Shadow work fascinates me, but I’m always struck by how relentless it can feel when you actually meet yourself in those uncomfortable places. We talk about ego, conditioning, personality, but when you begin pulling threads that formed before you even understood language, you realise how deeply embedded these patterns are — and how hard they are to see until one day they surface and you can no longer unsee them.


The strange thing is, the realisation itself isn’t the hard part. Seeing a pattern clearly can almost feel like a moment of relief — a flash of truth. The journey is hard because once you begin this work, that’s it. You can’t unsee what you’ve seen. It’s like taking the red pill: the inner world starts revealing itself, layer by layer, and each layer brings its own emotional charge. These aren’t surface-level insights; they come with depth, history, and feeling. That’s what makes this path so intense — the steady unfolding of everything you’ve carried, everything that has shaped you, rising into awareness one piece at a time.


For me, the most confronting moments come when I realise that something I believed was “just who I am” might not be me at all. It might be something I absorbed so early in life that it became stitched into my identity before I had any awareness or choice in the matter.


We’re not born with these patterns.
We come in as a blank slate — open, receptive, unfiltered.


In those first years, we begin building the operating system we need to survive in the world. Everything around us becomes a code: the emotions in the room, the dynamics between adults, unspoken beliefs, the way our needs are met or not met. And these early experiences form the deepest, most fundamental patterns we carry.


This particular pattern took a long time to surface. I’d had small glimpses of it over the last couple of years, but it’s only in the last six months that it finally revealed itself fully. That’s the thing about this work — our environment is constantly giving us feedback. Our emotional state is shaped by that feedback, and the feedback is shaped by our behaviour, our conditioning, our patterns. It’s all connected.

People often talk about “the red pill” as a kind of awakening, but for me it’s far more subtle. It’s the noticing. It’s the moment you step out of the immersive emotional experience and ask:


What is actually driving this feeling? Where is this coming from?


Most of the time we’re inside the emotion, reacting from it, believing it’s the whole truth. But taking the red pill is that shift — the ability to stand slightly outside yourself and observe the pattern underneath. Some people call it waking up. For me, it’s the recognition that everything — and I mean everything — is programming. Some programming is obvious. Some is deeply hidden. But once you see it, you can’t unsee it.


It’s like finding the one domino that knocks down a whole chain of understanding. Or like sliding the missing piece into a mental Tetris game — suddenly all the layers rearrange themselves, and a part of your inner world finally makes sense.

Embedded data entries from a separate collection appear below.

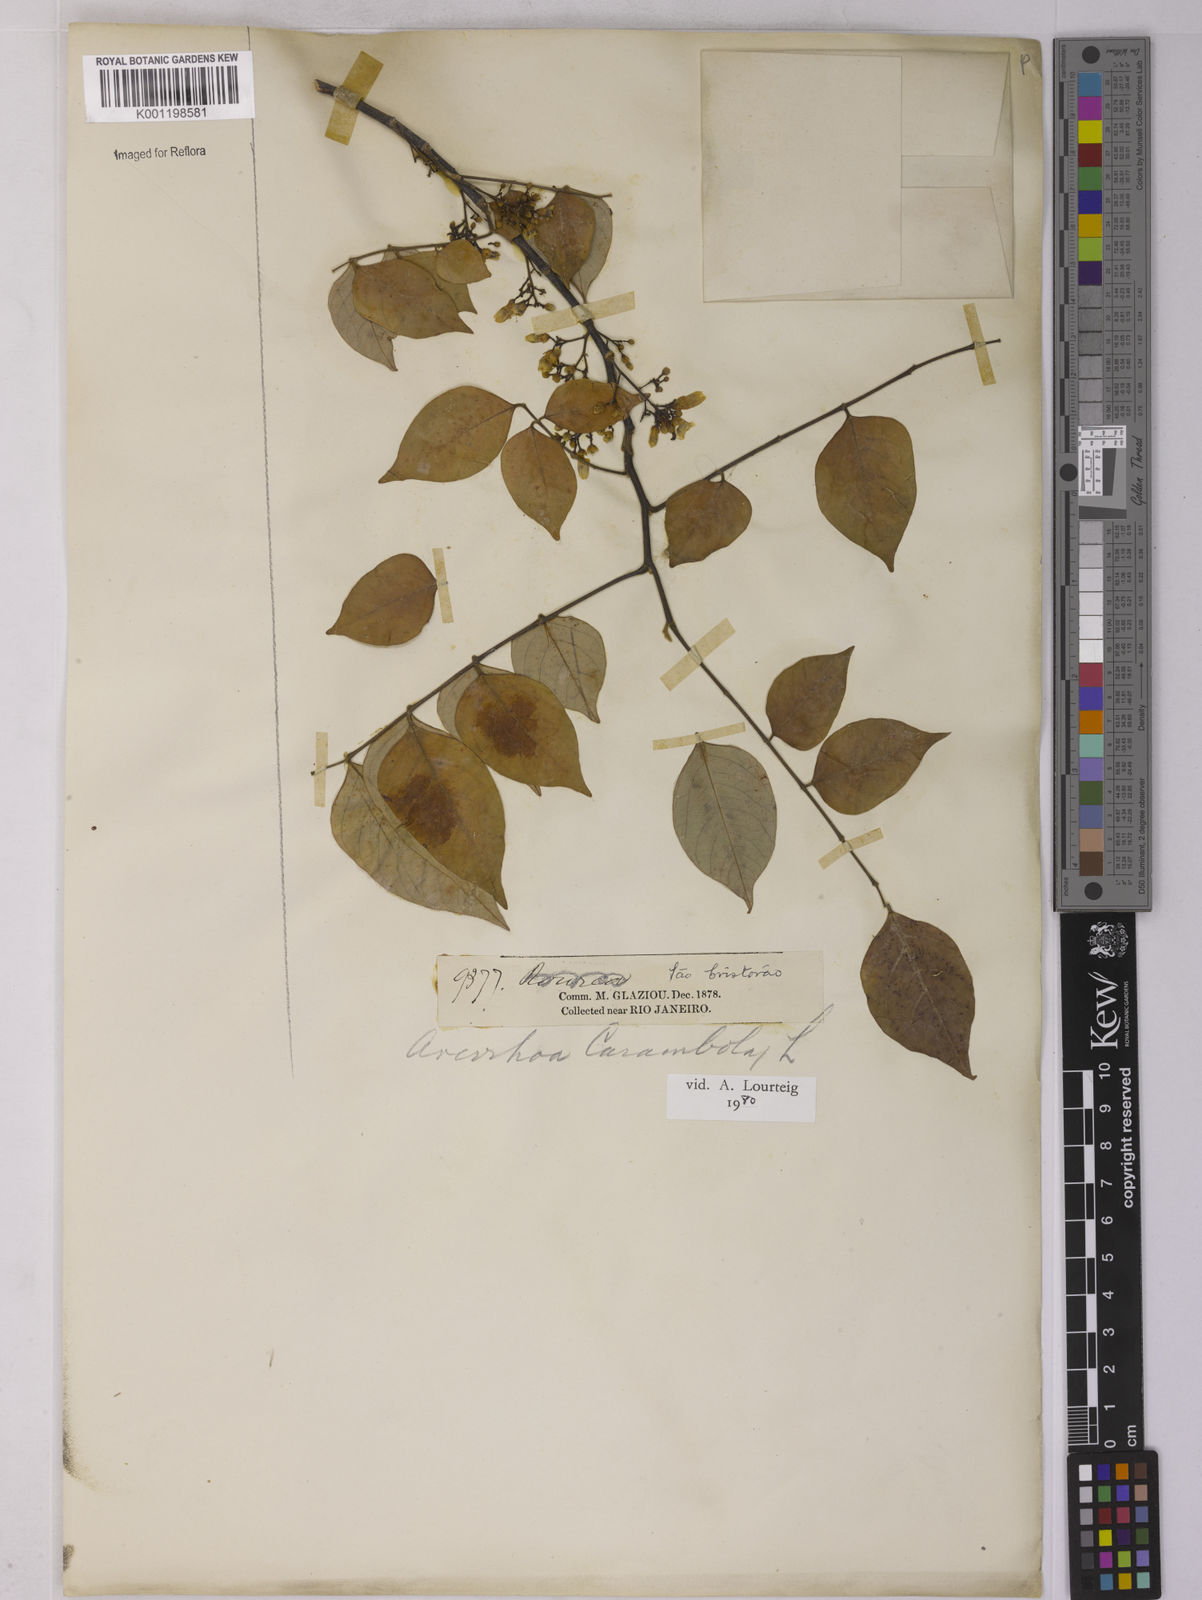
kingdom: Plantae
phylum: Tracheophyta
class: Magnoliopsida
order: Oxalidales
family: Oxalidaceae
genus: Averrhoa
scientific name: Averrhoa carambola
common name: Blimbing
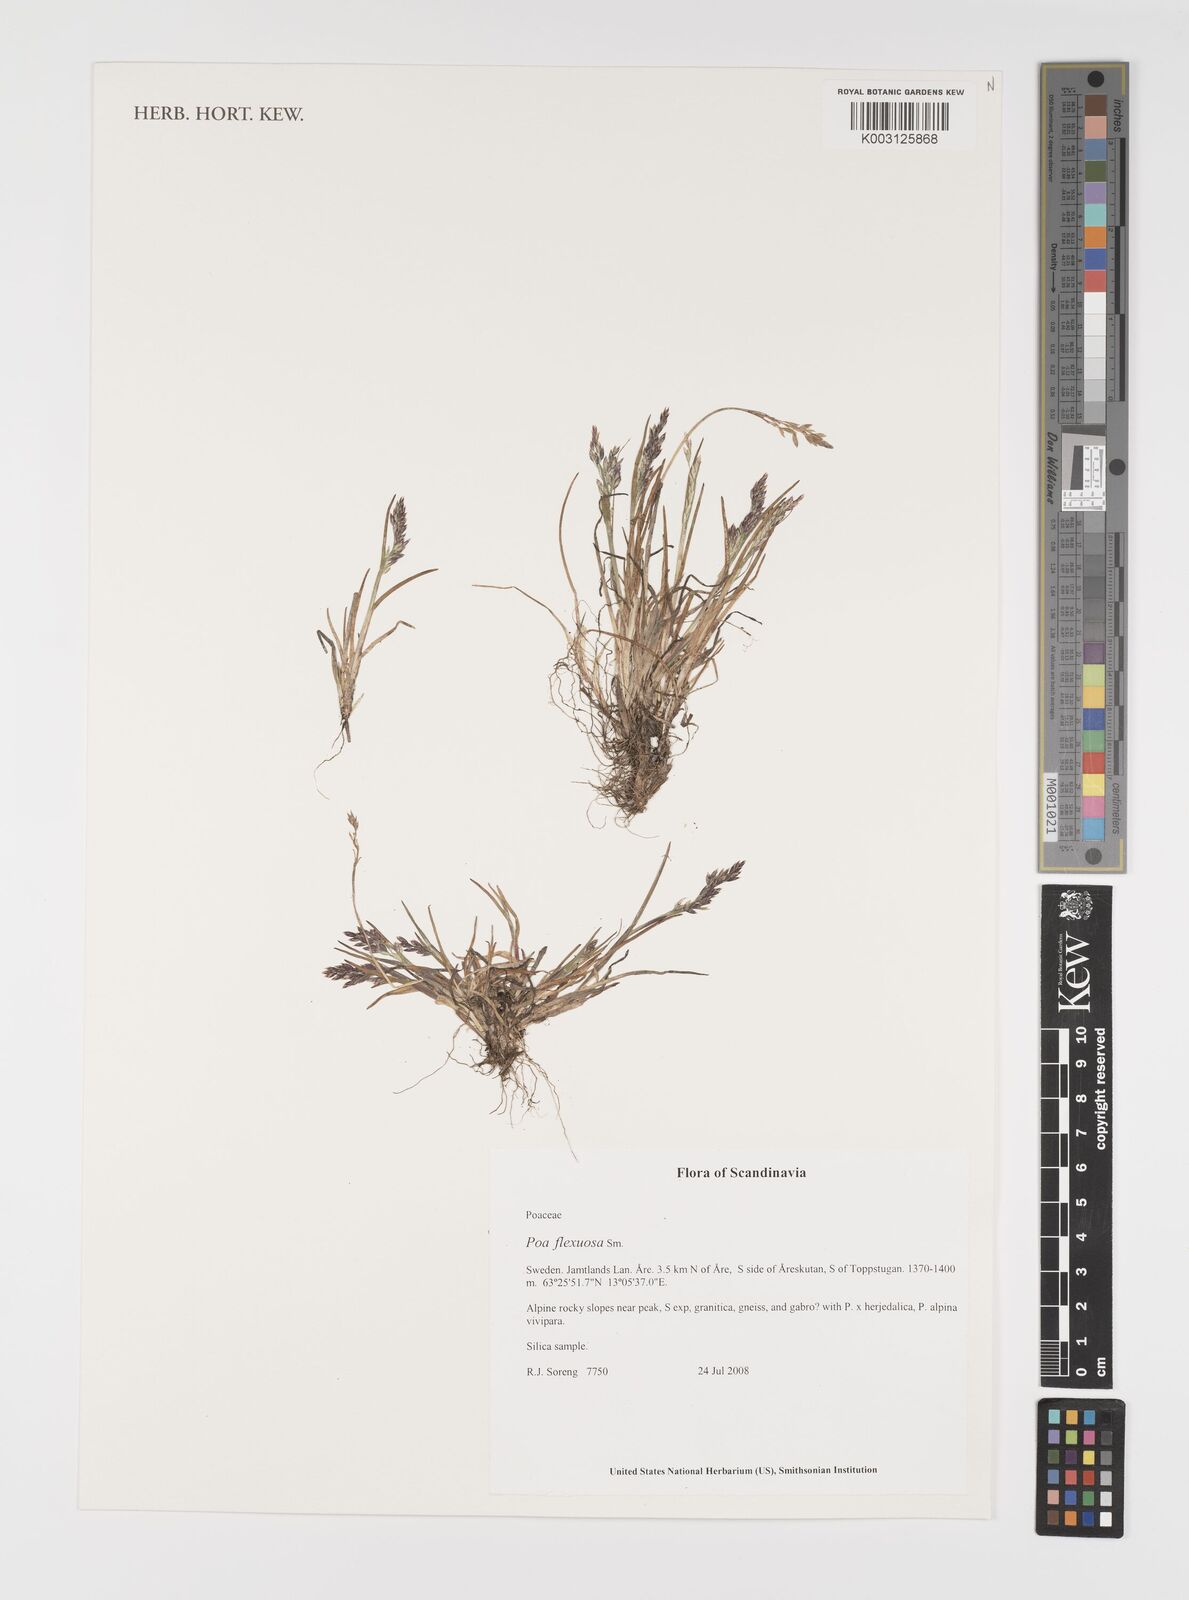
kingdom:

I’ve also realised something else about this journey: most of us are far too busy to ever notice these hidden patterns. When life is full — caring for family, working, tending to household tasks, keeping up with friends, dealing with the day-to-day — there’s no space for deeper reflection. We stay in motion, and the noise of life drowns out the quieter truths within us.


To see these patterns, you often have to turn the noise down.


You need the kind of stillness that lets your inner world rise to the surface.


For me, that looks like quiet time, swimming in a loch, breathwork, meditation, walking in nature — moments where the mind softens enough for something deeper to be heard.


But here’s the uncomfortable part: sometimes we keep ourselves busy because we’re avoiding the work. The emotional work. The messy work. The work that asks us to meet the parts of ourselves we’d rather not see.


We busy our minds.
We busy our diaries.
We busy ourselves with other people’s problems.
All while quietly avoiding our own.


And yet, this is why the work matters. Because when we finally stop running from ourselves, when we create enough stillness to feel what’s underneath, the patterns begin to reveal their shape — and with that, the possibility of change.


Doing this work isn’t easy.
It’s uncomfortable. It’s confronting. It can be exhausting.

But each time a pattern reveals itself, something softens.


Something opens.
Something lets go.


And on the other side of that release is peace — a deeper, quieter sense of who I actually am beneath all the conditioning.

That’s what keeps me on this path.
Layer by layer, coming home to myself.